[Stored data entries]

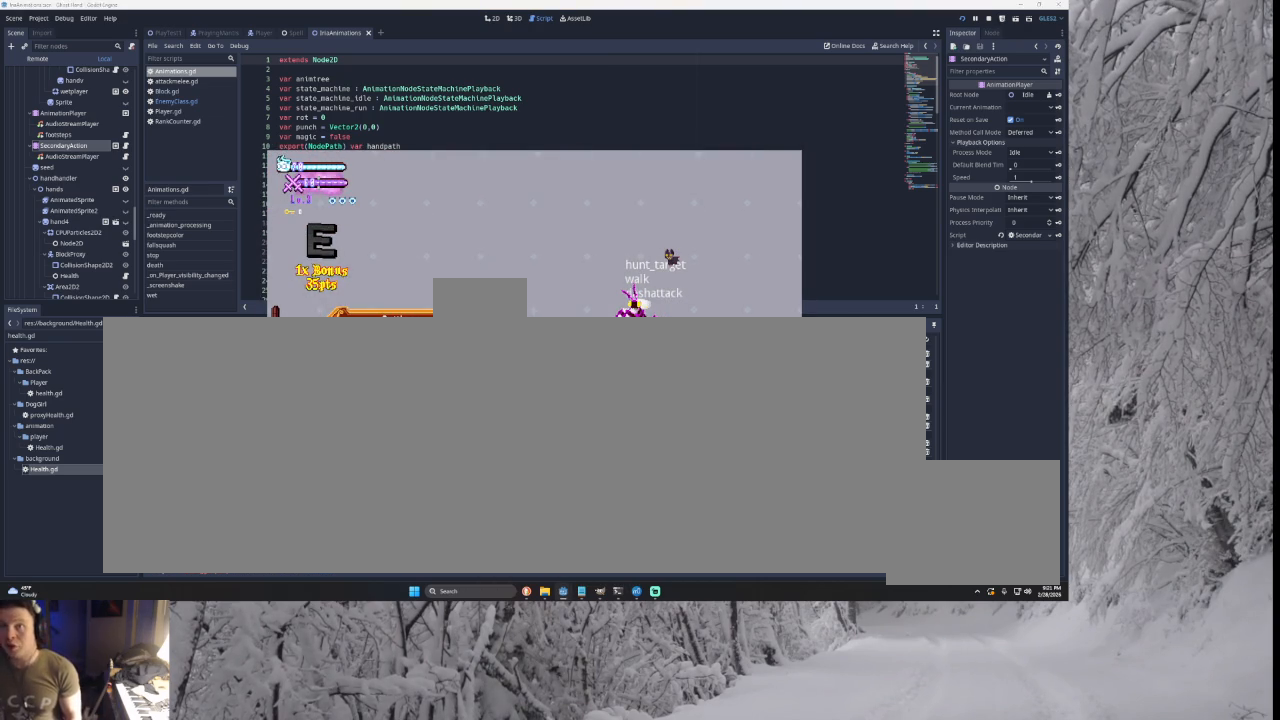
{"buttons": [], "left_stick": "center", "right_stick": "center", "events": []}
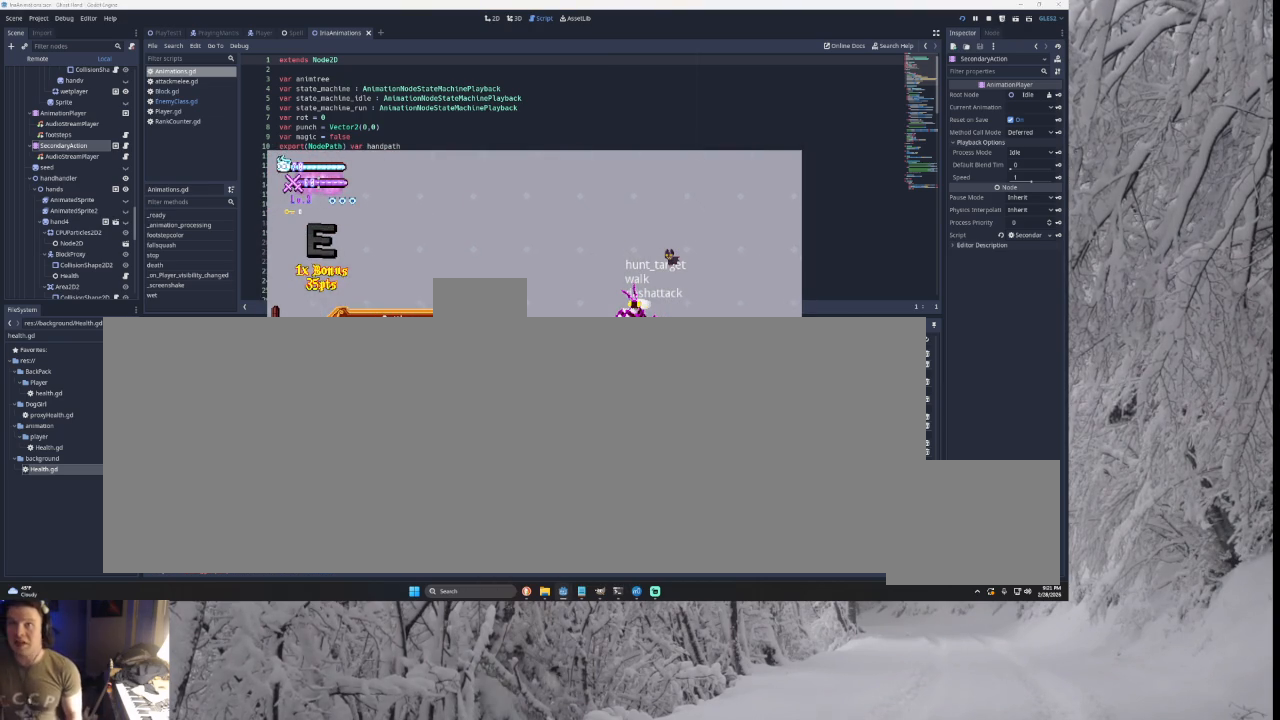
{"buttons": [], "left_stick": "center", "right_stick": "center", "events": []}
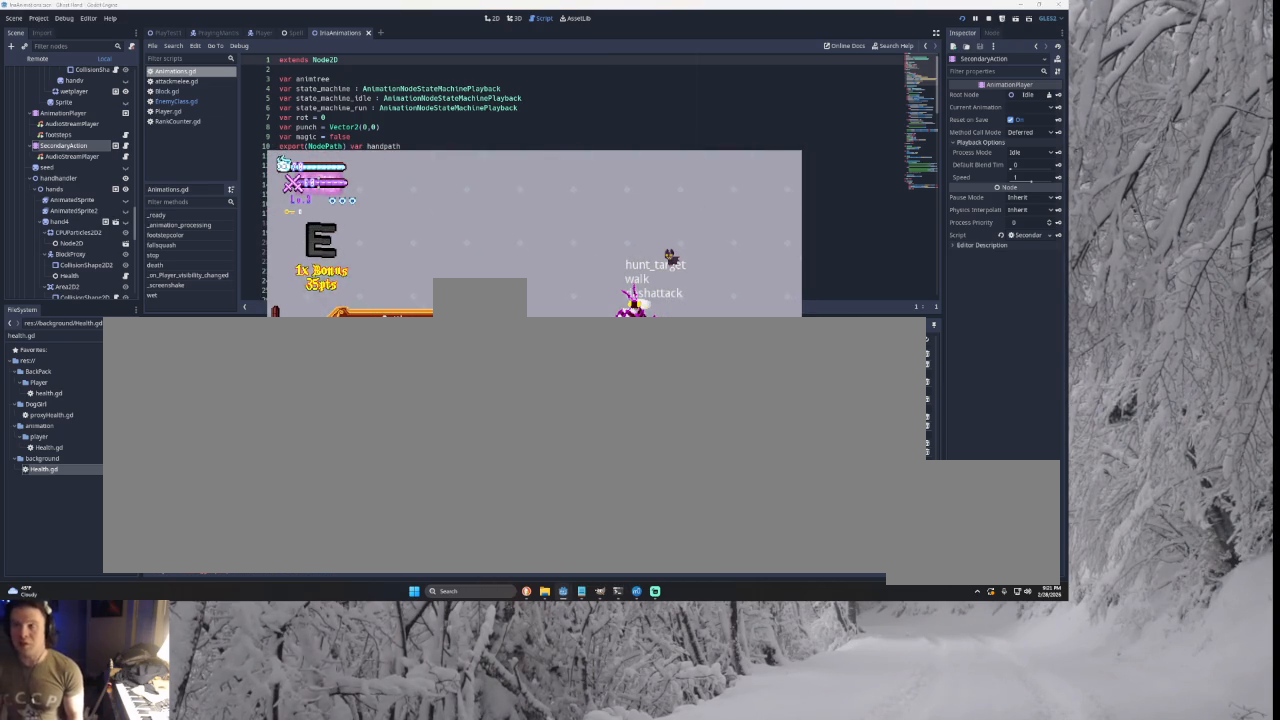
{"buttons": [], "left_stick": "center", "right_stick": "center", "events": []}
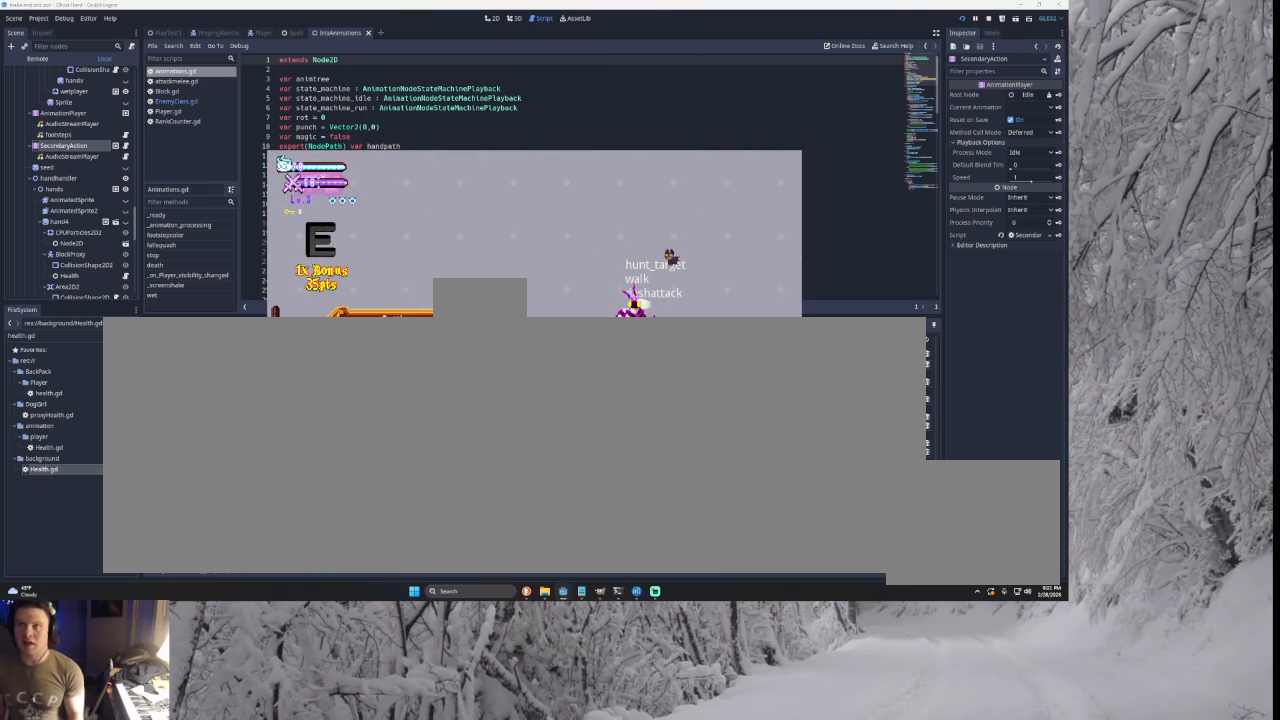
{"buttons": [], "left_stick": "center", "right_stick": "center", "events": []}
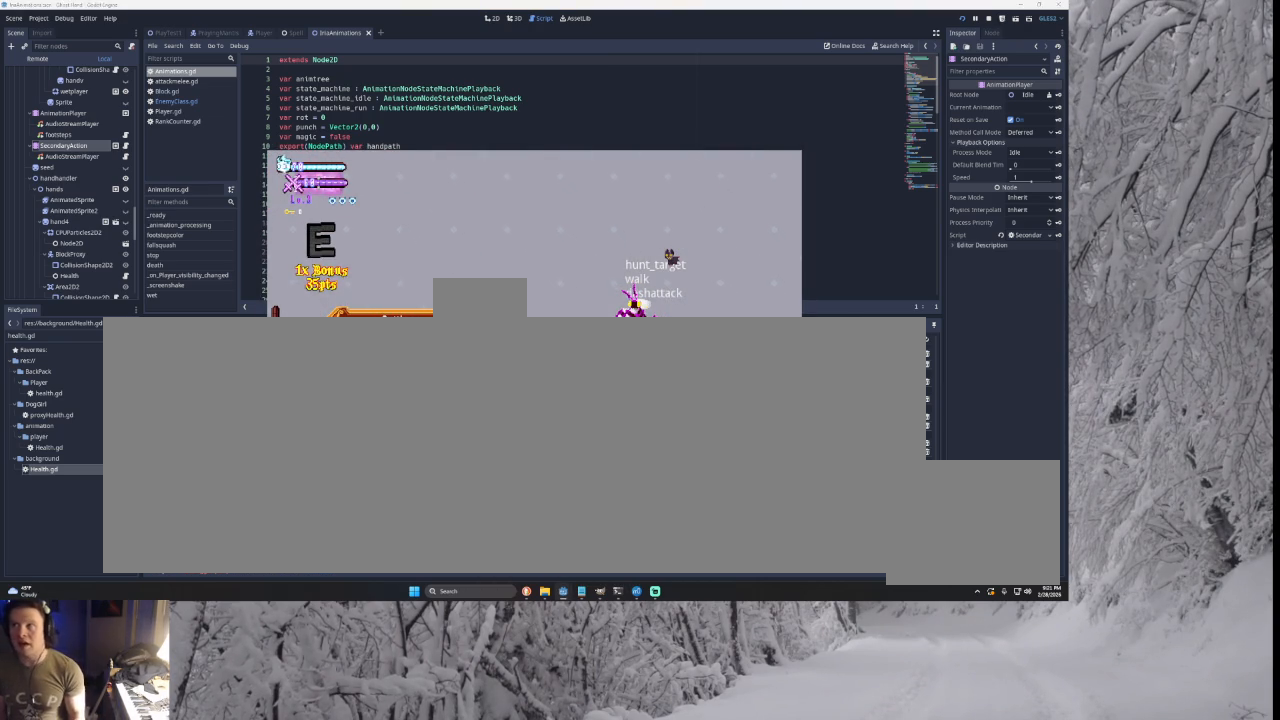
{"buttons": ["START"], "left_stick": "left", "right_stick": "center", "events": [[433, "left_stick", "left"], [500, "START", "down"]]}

* **Assigned task**: Should the entries hold any pictures, please omit those and print the remaining text exactly.

* **Response to the exercise**:
{"buttons": [], "left_stick": "center", "right_stick": "center", "events": []}
{"buttons": [], "left_stick": "center", "right_stick": "center", "events": []}
{"buttons": [], "left_stick": "center", "right_stick": "center", "events": []}
{"buttons": [], "left_stick": "center", "right_stick": "center", "events": []}
{"buttons": ["START"], "left_stick": "left", "right_stick": "center", "events": [[433, "left_stick", "left"], [500, "START", "down"]]}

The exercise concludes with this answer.